■ Your assignment ■
Pictures in the data should be dropped; transcribe exactly the lines from the one that has "middle pip: (274, 226)" through the one that has "pinky tip: (170, 229)".

■ Data for analysis ■
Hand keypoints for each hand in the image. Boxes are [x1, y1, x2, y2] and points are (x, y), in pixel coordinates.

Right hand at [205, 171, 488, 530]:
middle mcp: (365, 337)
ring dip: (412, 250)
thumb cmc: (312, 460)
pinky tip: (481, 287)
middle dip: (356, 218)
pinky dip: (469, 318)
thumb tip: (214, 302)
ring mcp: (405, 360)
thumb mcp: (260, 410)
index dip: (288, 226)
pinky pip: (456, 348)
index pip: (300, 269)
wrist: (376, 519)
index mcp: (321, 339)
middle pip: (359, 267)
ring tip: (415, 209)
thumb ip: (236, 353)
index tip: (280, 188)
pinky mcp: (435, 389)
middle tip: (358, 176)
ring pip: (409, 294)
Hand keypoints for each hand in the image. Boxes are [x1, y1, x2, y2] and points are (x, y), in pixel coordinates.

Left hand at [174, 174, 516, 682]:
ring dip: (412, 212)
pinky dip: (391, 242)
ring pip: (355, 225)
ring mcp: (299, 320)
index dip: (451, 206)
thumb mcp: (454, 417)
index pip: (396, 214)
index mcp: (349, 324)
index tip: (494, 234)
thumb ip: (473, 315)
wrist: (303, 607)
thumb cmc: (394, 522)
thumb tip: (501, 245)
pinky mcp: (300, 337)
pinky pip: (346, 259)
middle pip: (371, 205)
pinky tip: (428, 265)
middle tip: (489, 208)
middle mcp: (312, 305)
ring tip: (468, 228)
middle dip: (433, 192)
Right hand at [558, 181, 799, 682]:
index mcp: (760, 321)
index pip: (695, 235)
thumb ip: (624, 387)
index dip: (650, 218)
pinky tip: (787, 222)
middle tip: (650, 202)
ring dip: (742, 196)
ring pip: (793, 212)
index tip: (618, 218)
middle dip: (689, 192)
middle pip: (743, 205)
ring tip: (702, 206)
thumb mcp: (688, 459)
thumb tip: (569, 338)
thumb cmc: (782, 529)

---

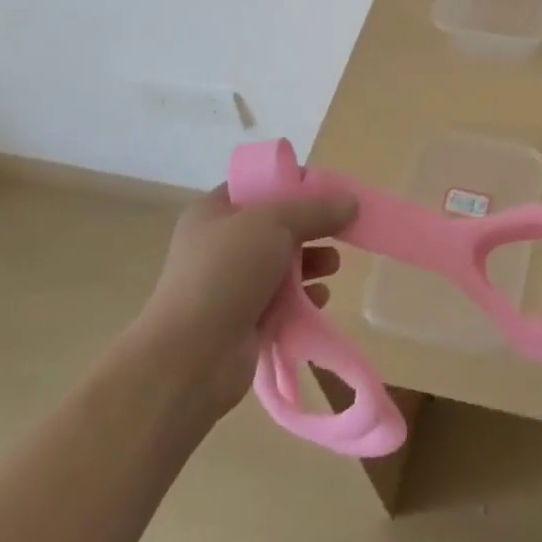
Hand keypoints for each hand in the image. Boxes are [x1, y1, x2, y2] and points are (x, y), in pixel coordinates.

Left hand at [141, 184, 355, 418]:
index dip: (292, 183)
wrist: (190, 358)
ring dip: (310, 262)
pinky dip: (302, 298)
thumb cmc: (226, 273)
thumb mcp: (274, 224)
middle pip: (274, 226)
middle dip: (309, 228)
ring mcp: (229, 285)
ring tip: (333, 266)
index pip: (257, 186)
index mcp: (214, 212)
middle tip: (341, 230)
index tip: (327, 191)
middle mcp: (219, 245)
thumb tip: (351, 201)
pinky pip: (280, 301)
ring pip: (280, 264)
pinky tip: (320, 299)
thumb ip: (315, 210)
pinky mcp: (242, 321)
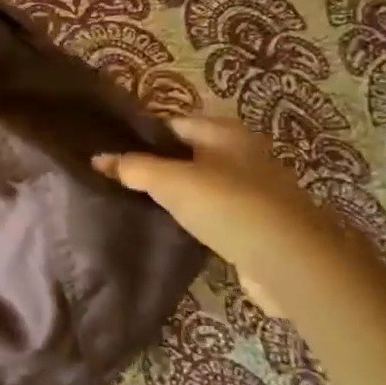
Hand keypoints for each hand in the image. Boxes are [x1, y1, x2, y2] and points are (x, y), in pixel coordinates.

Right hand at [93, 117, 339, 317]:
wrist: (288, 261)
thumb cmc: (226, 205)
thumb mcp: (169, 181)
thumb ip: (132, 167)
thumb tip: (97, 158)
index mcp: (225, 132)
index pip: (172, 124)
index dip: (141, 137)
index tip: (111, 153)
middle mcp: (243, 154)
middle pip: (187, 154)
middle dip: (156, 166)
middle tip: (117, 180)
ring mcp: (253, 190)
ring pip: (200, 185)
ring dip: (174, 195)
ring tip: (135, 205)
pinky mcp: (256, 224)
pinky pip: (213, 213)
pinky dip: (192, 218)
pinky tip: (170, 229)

■ Task answer ■
middle pip: (274, 226)
middle dip: (309, 228)
ring mcp: (229, 285)
ring tip: (333, 266)
index pip: (257, 186)
index mcp: (214, 212)
middle tip: (341, 230)
index tip: (327, 191)
middle mcp: (219, 245)
thumb tip: (351, 201)
pinky pip: (280, 301)
ring pip: (280, 264)
pinky tip: (320, 299)
thumb ip: (315, 210)
pinky mcp: (242, 321)
Hand keypoints for each hand in the image. Boxes are [x1, y1, x2, y2] and points are (x, y), in pixel coordinates.

Right hand at [93, 117, 339, 317]:
wrist: (288, 261)
thumb cmc: (226, 205)
thumb mcp: (169, 181)
thumb ip: (132, 167)
thumb tip: (97, 158)
index mcp: (225, 132)
index pip: (172, 124)
index dip: (141, 137)
index tip: (111, 153)
middle mcp: (243, 154)
middle pip: (187, 154)
middle dip: (156, 166)
middle tip: (117, 180)
ring mcp: (253, 190)
ring pip: (200, 185)
ring dip: (174, 195)
ring tip: (135, 205)
pinky mcp: (256, 224)
pinky pip: (213, 213)
pinky dip: (192, 218)
pinky tip: (170, 229)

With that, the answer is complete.